Your output must consist of the records printed verbatim, with the pictures excluded.

Data extracted from a collection
↓↓↓

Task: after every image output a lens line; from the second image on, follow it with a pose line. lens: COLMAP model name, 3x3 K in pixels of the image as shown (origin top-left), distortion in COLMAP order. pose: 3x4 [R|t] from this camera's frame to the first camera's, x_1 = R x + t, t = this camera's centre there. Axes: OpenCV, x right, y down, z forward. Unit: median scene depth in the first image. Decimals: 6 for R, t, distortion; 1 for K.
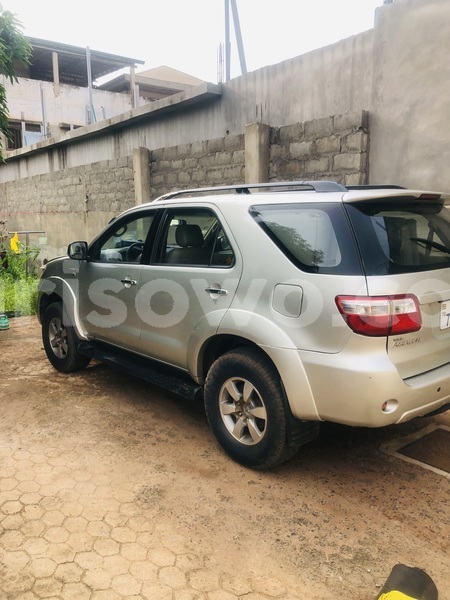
lens RADIAL K [[505.3, 0, 225.4], [0, 505.3, 299.7], [0, 0, 1]] dist [0.043107, -0.008721]
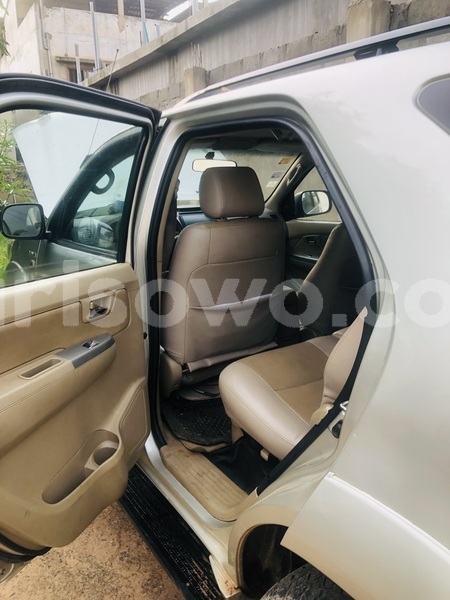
lens RADIAL K [[505.3, 0, 225.4], [0, 505.3, 299.7], [0, 0, 1]] dist [0.043107, -0.008721]
pose [[0.988362, 0.029299, -0.149270, -0.003250], [-0.015604, 0.995627, 0.092102, -0.033211], [0.151316, -0.088701, 0.984498, 0.251270]]
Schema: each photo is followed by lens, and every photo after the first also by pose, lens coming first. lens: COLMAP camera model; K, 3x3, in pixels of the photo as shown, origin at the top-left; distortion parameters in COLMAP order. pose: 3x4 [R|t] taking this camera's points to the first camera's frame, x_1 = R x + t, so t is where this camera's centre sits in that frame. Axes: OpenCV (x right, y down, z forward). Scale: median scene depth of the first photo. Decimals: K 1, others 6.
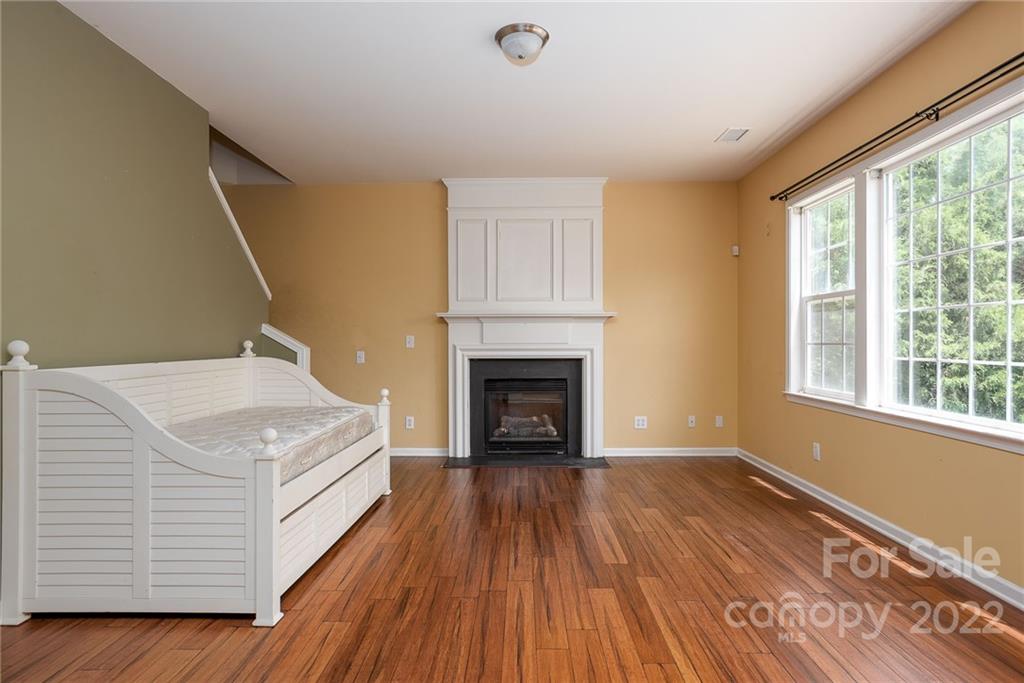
lens RADIAL K [[578.0, 0, 508.9], [0, 578.0, 339.5], [0, 0, 1]] dist [-0.039798, 0.043302]
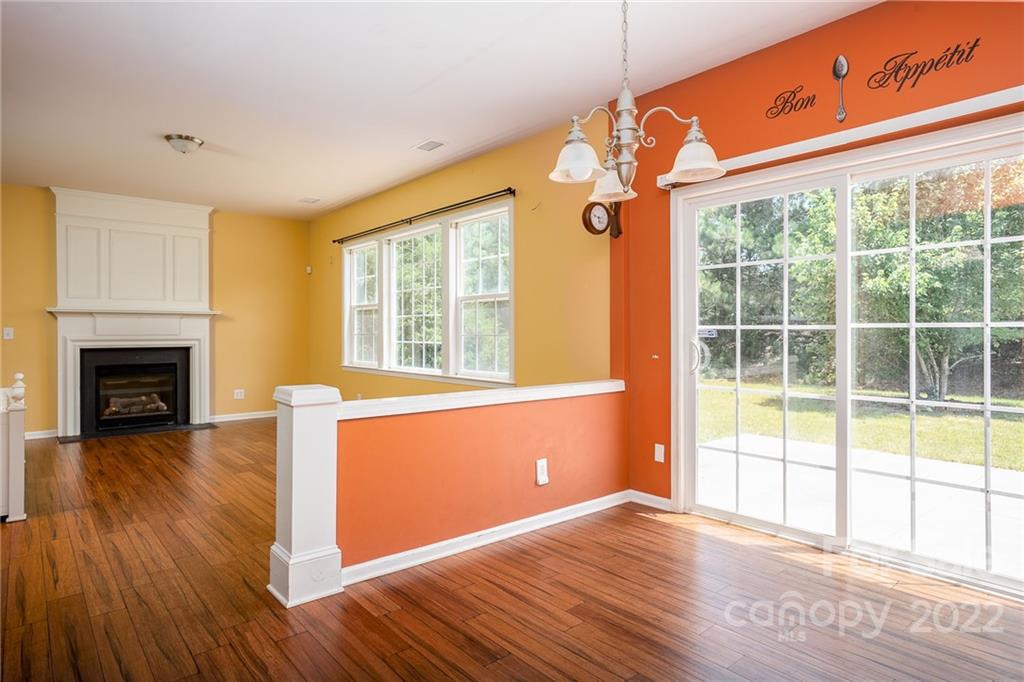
lens RADIAL K [[578.0, 0, 508.9], [0, 578.0, 339.0], [0, 0, 1]] dist [-0.039798, 0.043302]
pose [[0.744377, -0.006244, 0.667730, -0.193923], [-0.001128, 0.999943, 0.010608, 0.001645], [-0.667758, -0.008649, 0.744328, -0.406063]]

↑↑↑

#### [Result]
Task: after every image output a lens line; from the second image on, follow it with a pose line. lens: COLMAP model name, 3x3 K in pixels of the image as shown (origin top-left), distortion in COLMAP order. pose: 3x4 [R|t] from this camera's frame to the first camera's, x_1 = R x + t, t = this camera's centre there. Axes: OpenCV, x right, y down, z forward. Unit: median scene depth in the first image. Decimals: 6 for R, t, distortion; 1 for K.
lens RADIAL K [[505.3, 0, 225.4], [0, 505.3, 299.7], [0, 0, 1]] dist [0.043107, -0.008721]
lens RADIAL K [[505.3, 0, 225.4], [0, 505.3, 299.7], [0, 0, 1]] dist [0.043107, -0.008721]
pose [[0.988362, 0.029299, -0.149270, -0.003250], [-0.015604, 0.995627, 0.092102, -0.033211], [0.151316, -0.088701, 0.984498, 0.251270]]
Schema: each photo is followed by lens, and every photo after the first also by pose, lens coming first. lens: COLMAP camera model; K, 3x3, in pixels of the photo as shown, origin at the top-left; distortion parameters in COLMAP order. pose: 3x4 [R|t] taking this camera's points to the first camera's frame, x_1 = R x + t, so t is where this camera's centre sits in that frame. Axes: OpenCV (x right, y down, z forward). Scale: median scene depth of the first photo. Decimals: K 1, others 6.
lens RADIAL K [[578.0, 0, 508.9], [0, 578.0, 339.5], [0, 0, 1]] dist [-0.039798, 0.043302]
lens RADIAL K [[578.0, 0, 508.9], [0, 578.0, 339.0], [0, 0, 1]] dist [-0.039798, 0.043302]
pose [[0.744377, -0.006244, 0.667730, -0.193923], [-0.001128, 0.999943, 0.010608, 0.001645], [-0.667758, -0.008649, 0.744328, -0.406063]]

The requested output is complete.